TASK LIST:
1. Please decide whether each statement below agrees with the YOLO-NAS notebook: (a) the dataset is downloaded in yolov5 format; (b) exporting to ONNX is the last step of the pipeline; (c) the Hard Hat Workers dataset has three classes. Answer yes or no for each and quote the notebook's deciding words.
2. In one to three sentences, explain why the YOLO-NAS notebook loads `train_raw` and `val_raw` without transforms.

**** EXCERPTED PASSAGE ****

# Fine-Tuning YOLO-NAS on a Roboflow Dataset

This notebook demonstrates the full pipeline:

1. Download a dataset from Roboflow
2. Explore the data
3. Fine-tune YOLO-NAS S with pretrained backbone
4. Evaluate and visualize results
5. Export to ONNX
6. Post-Training Quantization (PTQ)
7. Quantization-Aware Training (QAT)
8. ONNX Runtime inference

**Requirements:** GPU recommended. Install `roboflow` for dataset download.

In [None]:
# Cell 1: Setup & Download
# Install roboflow if not already installed
# !pip install roboflow

from roboflow import Roboflow

# Replace with your Roboflow API key
# Get one free at https://roboflow.com
rf = Roboflow(api_key="<YOUR_API_KEY>")

# Download Hard Hat Workers dataset (small, 3 classes)
# You can replace this with any Roboflow dataset
project = rf.workspace("lus-gabriel").project("hard-hat-sample-5g5ip")
version = project.version(2)
dataset = version.download("yolov5")

print(f"Dataset downloaded to: {dataset.location}")

In [None]:
# Cell 1b: Parse data.yaml
from pathlib import Path
from modern_yolonas.data import load_dataset_config, YOLODetectionDataset

# Parse the Roboflow data.yaml
cfg = load_dataset_config("./hardhat-dataset/data.yaml")

print(f"Dataset root:  {cfg.root}")
print(f"Num classes:   {cfg.num_classes}")
print(f"Class names:   {cfg.class_names}")
print(f"Train split:   {cfg.train_split}")
print(f"Val split:     {cfg.val_split}")

In [None]:
# Cell 2: Explore Dataset
import cv2
import numpy as np
import matplotlib.pyplot as plt
from collections import Counter

# Load raw dataset (no transforms) for exploration
train_raw = YOLODetectionDataset(root=cfg.root, split=cfg.train_split)
val_raw = YOLODetectionDataset(root=cfg.root, split=cfg.val_split)

print(f"Train images: {len(train_raw)}")
print(f"Val images:   {len(val_raw)}")

# Count class distribution across training set
class_counts = Counter()
for i in range(len(train_raw)):
    _, targets = train_raw.load_raw(i)
    for t in targets:
        class_counts[int(t[0])] += 1

print("\nTraining set class distribution:")
for cls_id, count in sorted(class_counts.items()):
    name = cfg.class_names[cls_id] if cls_id < len(cfg.class_names) else f"class_{cls_id}"
    print(f"  {name}: {count}")

# Visualize a few samples
fig, axes = plt.subplots(1, 4, figsize=(20, 5))

**** RECORDS SUPPLIED ****

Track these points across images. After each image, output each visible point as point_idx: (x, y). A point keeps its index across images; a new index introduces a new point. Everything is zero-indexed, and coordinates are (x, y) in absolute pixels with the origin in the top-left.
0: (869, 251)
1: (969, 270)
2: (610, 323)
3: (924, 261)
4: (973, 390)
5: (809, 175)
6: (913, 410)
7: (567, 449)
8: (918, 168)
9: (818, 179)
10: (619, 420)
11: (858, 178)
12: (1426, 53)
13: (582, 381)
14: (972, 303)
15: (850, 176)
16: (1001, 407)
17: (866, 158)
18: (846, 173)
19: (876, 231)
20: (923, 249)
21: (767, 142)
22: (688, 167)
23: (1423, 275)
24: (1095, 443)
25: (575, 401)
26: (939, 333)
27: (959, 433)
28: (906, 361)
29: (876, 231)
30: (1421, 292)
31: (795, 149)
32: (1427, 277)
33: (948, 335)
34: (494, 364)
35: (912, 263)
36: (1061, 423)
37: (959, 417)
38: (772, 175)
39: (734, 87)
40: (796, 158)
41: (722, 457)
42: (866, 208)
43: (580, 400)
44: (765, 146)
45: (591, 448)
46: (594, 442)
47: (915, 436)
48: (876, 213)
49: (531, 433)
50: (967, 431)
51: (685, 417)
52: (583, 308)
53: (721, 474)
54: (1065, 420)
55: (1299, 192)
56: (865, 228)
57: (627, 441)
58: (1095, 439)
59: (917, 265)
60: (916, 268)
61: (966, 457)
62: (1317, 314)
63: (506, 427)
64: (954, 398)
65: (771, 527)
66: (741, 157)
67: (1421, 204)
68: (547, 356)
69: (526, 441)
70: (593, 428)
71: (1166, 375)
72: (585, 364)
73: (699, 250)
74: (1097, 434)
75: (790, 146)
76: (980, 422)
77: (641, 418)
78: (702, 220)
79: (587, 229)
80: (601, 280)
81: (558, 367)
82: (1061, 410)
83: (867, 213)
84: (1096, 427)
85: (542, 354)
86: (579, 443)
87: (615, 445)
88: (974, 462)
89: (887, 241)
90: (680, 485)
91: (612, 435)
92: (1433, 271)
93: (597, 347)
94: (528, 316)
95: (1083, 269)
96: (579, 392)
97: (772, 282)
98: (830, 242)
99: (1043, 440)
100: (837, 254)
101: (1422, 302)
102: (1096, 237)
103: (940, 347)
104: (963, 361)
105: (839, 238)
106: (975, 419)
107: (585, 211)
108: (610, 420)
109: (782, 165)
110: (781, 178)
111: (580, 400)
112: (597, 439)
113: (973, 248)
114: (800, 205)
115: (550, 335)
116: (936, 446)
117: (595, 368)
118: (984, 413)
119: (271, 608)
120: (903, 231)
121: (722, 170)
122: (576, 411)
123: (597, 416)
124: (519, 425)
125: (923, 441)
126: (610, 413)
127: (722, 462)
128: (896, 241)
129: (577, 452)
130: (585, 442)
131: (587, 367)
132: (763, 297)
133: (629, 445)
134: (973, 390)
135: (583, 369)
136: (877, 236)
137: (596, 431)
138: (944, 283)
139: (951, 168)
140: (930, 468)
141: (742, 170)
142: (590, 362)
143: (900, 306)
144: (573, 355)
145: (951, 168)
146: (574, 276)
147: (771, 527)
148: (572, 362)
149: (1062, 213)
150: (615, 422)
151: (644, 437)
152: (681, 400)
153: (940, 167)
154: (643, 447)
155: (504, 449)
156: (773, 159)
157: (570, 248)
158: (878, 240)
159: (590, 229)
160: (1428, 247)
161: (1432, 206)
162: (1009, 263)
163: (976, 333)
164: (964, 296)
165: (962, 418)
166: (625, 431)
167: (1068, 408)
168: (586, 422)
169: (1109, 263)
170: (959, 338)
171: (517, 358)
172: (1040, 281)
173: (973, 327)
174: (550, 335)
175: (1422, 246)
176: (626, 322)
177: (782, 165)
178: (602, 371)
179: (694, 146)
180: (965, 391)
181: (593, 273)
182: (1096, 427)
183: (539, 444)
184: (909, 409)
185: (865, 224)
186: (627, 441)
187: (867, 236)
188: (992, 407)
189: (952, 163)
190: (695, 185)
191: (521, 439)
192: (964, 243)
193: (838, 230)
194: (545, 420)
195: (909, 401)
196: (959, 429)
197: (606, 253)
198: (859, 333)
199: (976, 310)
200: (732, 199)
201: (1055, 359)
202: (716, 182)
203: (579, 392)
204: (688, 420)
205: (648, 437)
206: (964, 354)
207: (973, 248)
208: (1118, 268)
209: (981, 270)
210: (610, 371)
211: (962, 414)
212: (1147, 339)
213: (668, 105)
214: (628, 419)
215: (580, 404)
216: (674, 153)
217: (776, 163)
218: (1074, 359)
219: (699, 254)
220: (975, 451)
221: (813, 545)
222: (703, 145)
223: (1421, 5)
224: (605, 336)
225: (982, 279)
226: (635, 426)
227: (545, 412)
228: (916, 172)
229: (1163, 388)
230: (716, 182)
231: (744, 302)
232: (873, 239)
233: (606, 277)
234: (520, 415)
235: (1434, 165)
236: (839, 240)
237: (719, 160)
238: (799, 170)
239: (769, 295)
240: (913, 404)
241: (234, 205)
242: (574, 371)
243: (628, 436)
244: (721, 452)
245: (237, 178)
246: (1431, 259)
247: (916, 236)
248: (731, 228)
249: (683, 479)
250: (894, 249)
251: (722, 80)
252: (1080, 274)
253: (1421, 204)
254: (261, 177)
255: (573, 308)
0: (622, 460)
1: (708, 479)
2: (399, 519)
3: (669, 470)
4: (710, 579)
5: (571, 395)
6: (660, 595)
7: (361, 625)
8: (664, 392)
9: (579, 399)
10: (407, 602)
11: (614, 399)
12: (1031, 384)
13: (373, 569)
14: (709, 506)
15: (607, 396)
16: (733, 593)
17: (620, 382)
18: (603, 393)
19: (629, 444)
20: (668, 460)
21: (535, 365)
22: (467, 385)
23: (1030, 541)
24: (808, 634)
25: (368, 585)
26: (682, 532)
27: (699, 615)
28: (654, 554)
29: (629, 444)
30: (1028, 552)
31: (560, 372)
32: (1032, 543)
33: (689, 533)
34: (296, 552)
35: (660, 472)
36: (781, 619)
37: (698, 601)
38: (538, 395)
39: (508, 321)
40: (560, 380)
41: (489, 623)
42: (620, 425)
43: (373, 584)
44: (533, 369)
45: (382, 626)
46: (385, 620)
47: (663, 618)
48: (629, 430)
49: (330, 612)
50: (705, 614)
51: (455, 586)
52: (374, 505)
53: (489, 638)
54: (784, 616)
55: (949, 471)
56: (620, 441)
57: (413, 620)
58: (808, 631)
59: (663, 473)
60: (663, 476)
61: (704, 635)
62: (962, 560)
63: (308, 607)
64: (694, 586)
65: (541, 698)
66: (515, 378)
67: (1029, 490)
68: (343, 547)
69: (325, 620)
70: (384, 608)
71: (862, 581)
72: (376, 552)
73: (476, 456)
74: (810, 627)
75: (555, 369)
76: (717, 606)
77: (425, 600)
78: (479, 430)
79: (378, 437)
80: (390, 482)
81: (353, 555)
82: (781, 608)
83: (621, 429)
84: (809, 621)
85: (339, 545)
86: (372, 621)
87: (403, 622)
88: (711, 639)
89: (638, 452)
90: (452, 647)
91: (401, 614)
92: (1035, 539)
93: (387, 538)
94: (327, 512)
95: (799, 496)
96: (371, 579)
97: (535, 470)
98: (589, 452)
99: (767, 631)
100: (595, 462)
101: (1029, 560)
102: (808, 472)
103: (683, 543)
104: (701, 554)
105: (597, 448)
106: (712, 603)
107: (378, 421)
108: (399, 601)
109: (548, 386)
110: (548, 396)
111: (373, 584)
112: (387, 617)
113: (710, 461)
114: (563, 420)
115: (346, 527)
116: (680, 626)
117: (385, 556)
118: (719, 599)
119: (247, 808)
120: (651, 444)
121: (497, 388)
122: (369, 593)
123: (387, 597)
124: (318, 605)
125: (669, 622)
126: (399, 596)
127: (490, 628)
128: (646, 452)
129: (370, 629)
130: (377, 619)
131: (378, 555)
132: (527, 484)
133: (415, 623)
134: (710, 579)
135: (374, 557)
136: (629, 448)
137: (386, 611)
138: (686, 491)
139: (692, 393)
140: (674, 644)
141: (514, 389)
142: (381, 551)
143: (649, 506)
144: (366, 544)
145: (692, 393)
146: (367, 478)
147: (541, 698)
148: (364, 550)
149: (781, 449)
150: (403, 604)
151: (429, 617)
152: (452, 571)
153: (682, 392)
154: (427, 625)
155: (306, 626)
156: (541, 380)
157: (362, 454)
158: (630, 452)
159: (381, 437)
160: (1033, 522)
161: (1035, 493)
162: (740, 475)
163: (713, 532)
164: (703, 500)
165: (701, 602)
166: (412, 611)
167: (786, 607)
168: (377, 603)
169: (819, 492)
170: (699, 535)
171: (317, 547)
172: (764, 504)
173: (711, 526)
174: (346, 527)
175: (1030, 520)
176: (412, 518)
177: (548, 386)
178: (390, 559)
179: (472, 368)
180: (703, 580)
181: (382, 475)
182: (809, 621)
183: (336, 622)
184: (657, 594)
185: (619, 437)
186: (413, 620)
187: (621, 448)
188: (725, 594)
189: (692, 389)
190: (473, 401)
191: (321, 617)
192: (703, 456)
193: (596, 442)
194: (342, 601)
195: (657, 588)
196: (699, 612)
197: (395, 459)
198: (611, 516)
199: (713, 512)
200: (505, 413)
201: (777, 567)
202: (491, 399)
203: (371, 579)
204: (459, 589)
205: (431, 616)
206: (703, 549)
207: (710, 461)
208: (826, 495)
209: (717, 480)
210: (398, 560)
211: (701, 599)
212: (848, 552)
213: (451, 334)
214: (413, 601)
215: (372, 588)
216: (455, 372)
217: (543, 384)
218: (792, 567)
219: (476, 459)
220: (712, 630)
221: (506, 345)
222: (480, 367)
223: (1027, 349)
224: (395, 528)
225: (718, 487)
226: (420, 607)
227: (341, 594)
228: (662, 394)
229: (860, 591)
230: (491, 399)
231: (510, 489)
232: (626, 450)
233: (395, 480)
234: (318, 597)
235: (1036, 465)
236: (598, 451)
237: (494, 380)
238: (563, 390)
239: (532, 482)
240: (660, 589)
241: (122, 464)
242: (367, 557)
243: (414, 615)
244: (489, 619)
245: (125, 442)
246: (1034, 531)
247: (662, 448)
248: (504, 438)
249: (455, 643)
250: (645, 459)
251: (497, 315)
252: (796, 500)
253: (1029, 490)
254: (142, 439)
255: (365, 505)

****

ANSWERS FOR THIS EXERCISE:
1.
(a) Yes: `dataset = version.download("yolov5")`
(b) No: "8. ONNX Runtime inference"
(c) Yes: "Download Hard Hat Workers dataset (small, 3 classes)"

2. The notebook loads the raw datasets with no transforms because they are meant for exploration. They are used to print the number of training and validation images, count the class distribution across the training set, and visualize a few samples.